DOCUMENT SEGMENT:
start
Giacona, joined by his wife, filed an exception of no cause and no right of action to this petition. The trial judge sustained the exception. His reasons for so doing are in the record. In part, they are as follows:
"On reading the petition it shows that there is not in the whole petition any direct, substantive allegation that the defendant is insane, an imbecile, or incapable of taking care of his person or property, or any allegation that would bring it within the text of the Code giving authority to this court to pronounce a sentence of interdiction."
Our learned brother then continues by saying that the only allegations in the petition touching insanity are the ones quoted above by us, and concludes that the allegations quoted are not equivalent to an allegation that Giacona is insane; that under them no evidence could be offered to show that he was insane, but only evidence that a certain physician testified that he was of unsound mind, and that his counsel acquiesced in that statement, and that evidence that a physician had so testified on a former occasion, and that Giacona's counsel had acquiesced in the statement, would not justify a sentence of interdiction. Our brother therefore sustained the exception and dismissed the suit.
The petitioners for the interdiction of Giacona recognized the correctness of the ruling made, and instituted another suit for Giacona's interdiction. In this suit they distinctly allege that Giacona is insane, and that, because of the concursus proceeding provoked by him, to which they were made *152 parties, and of their demands for judgment against him for the amount of their claims, they have an interest in having him interdicted, and in having a curator appointed to represent him, and that, notwithstanding his insanity, the members of his family do not intend to institute proceedings looking to his interdiction.
Giacona, joined by his wife, appeared, and filed a plea of res judicata, also an exception of no right and no cause of action, and then filed an answer.
The plea of res judicata is based on the judgment rendered in the first suit for interdiction, sustaining the exception of no cause and no right of action. Giacona contends that the judgment there rendered operates as the thing adjudged in the present suit for interdiction.
There can be no question that a judgment, sustaining an exception of no cause and no right of action, may operate as res judicata in another suit, and on the other hand it may not. In this connection, in Laenger v. Laenger,
"A judgment sustaining an exception of no cause of action, because of the plaintiff's omission of a necessary allegation is not a bar to another suit on sufficient allegations. See Hart v. Bowie, 34 La. Ann. 326; Succession of Herber,
119 La. 1064 , 44 So. 888; New York Mercantile Co. v. W.M. Cady Lumber Co.,133 La. 729 , 63 So. 304; Carolina Portland Cement Co. v. Southern Wood Distillates Fiber Co.,137 La. 469 , 68 So. 831. But a judgment sustaining an exception of no right of action, aimed at the merits of the plaintiff's demand, and assuming the case to be stated completely in the petition, is a basis for the plea of res judicata, the same as if the judgment had been rendered on evidence in the case. See Northern Pacific Ry. Co. v. Slaght,205 U.S. 128 -133, 27 S. Ct. 442, 51 L. Ed. 738; * * * Oglesby v. Turner,124 La. 1084 , 50 So. 859, and127 La. 1094 , 1095, 54 So. 400."
end
GIVEN INFORMATION:
start
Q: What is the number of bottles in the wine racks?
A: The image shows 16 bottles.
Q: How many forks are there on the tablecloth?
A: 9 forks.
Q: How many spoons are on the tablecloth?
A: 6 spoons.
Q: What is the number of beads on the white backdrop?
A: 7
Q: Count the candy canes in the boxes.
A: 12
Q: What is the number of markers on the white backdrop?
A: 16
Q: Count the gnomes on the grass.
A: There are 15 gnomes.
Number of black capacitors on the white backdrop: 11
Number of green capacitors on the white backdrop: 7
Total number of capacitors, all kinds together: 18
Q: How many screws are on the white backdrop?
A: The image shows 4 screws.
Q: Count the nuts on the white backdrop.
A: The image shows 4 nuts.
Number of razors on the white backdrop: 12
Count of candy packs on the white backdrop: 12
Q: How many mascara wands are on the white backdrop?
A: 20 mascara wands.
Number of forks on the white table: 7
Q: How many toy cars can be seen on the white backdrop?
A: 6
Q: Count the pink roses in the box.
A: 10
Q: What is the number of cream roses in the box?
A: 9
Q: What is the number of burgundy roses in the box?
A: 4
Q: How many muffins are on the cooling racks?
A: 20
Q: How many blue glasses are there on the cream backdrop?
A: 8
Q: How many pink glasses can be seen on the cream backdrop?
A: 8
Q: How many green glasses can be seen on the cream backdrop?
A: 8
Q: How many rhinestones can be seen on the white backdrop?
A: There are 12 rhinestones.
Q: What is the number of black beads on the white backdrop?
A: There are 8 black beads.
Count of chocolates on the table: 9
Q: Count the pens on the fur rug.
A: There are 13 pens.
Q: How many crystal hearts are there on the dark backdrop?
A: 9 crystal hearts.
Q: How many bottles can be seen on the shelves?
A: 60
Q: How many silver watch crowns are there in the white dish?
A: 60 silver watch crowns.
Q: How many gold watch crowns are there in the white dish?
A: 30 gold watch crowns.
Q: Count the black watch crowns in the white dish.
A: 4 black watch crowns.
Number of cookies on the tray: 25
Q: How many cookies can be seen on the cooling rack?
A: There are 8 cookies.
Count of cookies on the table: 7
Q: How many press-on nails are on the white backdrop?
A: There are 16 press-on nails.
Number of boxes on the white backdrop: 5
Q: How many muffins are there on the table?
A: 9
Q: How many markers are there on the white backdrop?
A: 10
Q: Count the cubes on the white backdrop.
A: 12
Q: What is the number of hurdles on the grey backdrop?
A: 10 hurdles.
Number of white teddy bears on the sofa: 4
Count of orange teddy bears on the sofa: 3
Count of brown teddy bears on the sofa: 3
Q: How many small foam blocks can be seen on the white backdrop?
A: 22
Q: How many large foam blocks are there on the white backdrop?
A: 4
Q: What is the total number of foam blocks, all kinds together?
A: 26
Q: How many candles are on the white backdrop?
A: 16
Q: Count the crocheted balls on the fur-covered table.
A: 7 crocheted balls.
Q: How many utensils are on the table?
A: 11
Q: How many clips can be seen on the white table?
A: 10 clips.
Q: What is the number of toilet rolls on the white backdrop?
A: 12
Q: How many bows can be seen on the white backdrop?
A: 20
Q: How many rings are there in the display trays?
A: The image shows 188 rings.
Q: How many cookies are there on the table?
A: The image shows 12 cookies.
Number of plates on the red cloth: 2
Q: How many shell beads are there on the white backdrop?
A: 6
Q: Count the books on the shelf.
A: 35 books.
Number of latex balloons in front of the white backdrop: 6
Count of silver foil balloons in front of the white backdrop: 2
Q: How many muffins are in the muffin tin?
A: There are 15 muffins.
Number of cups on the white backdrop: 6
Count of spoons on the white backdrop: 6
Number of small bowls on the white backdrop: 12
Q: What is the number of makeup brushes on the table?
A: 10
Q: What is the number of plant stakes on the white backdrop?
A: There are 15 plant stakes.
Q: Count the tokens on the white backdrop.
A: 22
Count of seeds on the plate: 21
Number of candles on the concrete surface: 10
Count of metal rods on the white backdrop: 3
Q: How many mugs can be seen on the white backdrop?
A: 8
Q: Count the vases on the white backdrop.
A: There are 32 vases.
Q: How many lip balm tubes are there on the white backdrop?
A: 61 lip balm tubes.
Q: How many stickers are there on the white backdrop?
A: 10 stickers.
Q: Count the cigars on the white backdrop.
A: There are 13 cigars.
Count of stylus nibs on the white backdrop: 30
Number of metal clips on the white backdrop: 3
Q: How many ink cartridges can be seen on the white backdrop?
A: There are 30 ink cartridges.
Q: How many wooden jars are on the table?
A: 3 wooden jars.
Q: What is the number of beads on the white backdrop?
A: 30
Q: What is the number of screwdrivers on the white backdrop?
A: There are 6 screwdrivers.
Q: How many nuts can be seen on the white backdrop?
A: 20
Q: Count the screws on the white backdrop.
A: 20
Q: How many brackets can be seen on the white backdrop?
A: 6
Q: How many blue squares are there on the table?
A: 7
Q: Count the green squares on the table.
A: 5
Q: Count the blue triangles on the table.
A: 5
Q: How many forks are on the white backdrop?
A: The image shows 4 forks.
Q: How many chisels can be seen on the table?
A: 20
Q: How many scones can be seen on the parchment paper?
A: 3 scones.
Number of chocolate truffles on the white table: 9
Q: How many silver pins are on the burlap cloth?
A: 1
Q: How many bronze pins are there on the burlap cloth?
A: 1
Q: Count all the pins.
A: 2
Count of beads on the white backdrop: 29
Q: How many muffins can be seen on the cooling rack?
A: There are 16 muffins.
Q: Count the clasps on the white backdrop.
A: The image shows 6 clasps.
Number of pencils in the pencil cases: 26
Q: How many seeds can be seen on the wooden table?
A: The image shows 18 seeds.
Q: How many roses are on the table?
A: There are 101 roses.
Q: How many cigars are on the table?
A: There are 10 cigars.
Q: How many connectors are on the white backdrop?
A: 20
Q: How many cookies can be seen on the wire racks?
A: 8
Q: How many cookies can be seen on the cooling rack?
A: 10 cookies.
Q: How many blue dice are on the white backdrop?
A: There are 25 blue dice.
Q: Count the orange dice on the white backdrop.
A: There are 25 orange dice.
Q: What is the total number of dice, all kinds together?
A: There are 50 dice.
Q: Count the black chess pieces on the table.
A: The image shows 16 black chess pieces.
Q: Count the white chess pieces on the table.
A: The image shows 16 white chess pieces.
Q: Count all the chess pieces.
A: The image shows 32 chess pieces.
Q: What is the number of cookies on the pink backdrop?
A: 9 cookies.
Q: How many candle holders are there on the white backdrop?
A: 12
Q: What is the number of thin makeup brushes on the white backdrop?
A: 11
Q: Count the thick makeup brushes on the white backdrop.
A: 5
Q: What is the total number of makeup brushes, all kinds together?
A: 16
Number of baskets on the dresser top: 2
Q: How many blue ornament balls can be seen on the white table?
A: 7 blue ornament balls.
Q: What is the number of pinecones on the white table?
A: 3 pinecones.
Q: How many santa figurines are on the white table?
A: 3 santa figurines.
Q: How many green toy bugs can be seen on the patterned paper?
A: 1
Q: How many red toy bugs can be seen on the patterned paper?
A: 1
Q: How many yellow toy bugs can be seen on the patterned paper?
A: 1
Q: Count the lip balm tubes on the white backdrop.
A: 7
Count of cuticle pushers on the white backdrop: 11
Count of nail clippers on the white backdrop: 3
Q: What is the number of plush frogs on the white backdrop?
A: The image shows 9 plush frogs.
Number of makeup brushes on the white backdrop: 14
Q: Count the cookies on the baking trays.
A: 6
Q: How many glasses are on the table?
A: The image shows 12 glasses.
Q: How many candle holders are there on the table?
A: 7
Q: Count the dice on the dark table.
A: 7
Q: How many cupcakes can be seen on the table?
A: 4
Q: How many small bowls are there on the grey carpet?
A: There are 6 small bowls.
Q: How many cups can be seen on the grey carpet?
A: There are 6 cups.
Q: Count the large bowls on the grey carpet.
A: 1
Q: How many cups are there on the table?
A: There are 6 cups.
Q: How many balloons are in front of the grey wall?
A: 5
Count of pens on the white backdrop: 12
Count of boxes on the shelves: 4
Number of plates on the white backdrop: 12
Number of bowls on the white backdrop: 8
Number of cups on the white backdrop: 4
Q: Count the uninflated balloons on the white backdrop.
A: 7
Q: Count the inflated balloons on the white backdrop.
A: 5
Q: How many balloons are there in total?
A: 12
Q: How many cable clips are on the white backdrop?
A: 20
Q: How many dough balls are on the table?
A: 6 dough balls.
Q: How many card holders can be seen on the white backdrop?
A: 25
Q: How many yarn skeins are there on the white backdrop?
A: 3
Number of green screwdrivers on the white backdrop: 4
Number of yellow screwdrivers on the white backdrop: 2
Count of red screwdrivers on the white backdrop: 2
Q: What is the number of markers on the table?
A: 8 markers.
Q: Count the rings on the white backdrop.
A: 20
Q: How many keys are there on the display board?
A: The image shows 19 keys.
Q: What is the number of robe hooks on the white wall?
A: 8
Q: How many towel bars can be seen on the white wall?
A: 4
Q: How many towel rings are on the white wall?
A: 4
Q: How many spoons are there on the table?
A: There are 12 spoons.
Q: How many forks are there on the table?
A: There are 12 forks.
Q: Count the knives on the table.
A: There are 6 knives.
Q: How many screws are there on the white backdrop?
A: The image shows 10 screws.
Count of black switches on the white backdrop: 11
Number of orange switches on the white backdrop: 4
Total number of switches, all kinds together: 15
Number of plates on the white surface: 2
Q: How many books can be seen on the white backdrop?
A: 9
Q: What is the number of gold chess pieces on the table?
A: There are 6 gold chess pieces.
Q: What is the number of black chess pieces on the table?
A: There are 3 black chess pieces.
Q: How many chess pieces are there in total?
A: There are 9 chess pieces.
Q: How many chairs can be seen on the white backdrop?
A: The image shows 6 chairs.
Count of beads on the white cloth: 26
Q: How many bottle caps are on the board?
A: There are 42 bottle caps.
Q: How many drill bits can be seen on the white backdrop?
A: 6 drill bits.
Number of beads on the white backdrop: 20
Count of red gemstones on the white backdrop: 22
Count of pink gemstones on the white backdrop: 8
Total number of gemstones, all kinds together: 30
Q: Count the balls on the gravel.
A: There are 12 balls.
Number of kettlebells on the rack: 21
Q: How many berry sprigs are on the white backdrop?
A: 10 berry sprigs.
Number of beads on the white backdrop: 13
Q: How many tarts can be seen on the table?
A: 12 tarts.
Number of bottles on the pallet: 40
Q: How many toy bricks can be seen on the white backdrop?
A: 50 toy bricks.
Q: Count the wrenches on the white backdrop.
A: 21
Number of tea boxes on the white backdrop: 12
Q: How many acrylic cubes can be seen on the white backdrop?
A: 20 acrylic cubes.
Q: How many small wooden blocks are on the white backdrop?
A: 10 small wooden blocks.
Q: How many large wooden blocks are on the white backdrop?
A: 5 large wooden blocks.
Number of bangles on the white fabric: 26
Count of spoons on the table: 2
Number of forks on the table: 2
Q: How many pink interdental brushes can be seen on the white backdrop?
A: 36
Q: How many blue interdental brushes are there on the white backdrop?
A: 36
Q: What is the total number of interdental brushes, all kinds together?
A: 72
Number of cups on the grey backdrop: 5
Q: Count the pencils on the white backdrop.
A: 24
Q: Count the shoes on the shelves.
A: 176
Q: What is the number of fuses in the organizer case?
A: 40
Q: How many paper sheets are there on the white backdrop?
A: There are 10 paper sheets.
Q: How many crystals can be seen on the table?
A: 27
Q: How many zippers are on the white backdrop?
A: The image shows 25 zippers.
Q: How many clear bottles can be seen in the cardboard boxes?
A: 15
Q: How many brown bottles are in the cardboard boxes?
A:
end
WORK INSTRUCTIONS:
A - Duplicate the part of the court opinion above, starting with "Giacona, joined by his wife, appeared, and" and going on through "filed an answer.".
B - In the court opinion, what did the trial judge do after sustaining the exception in the first suit for interdiction?
C - Name every case cited within the quoted passage that begins "A judgment sustaining an exception of no cause of action" in the court opinion.

WORKED SOLUTIONS:
A -
Giacona, joined by his wife, appeared, and filed a plea of res judicata, also an exception of no right and no cause of action, and then filed an answer.

B - He dismissed the suit.

C -
- Hart v. Bowie
- Succession of Herber
- New York Mercantile Co. v. W.M. Cady Lumber Co.
- Carolina Portland Cement Co. v. Southern Wood Distillates Fiber Co.
- Northern Pacific Ry. Co. v. Slaght
- Oglesby v. Turner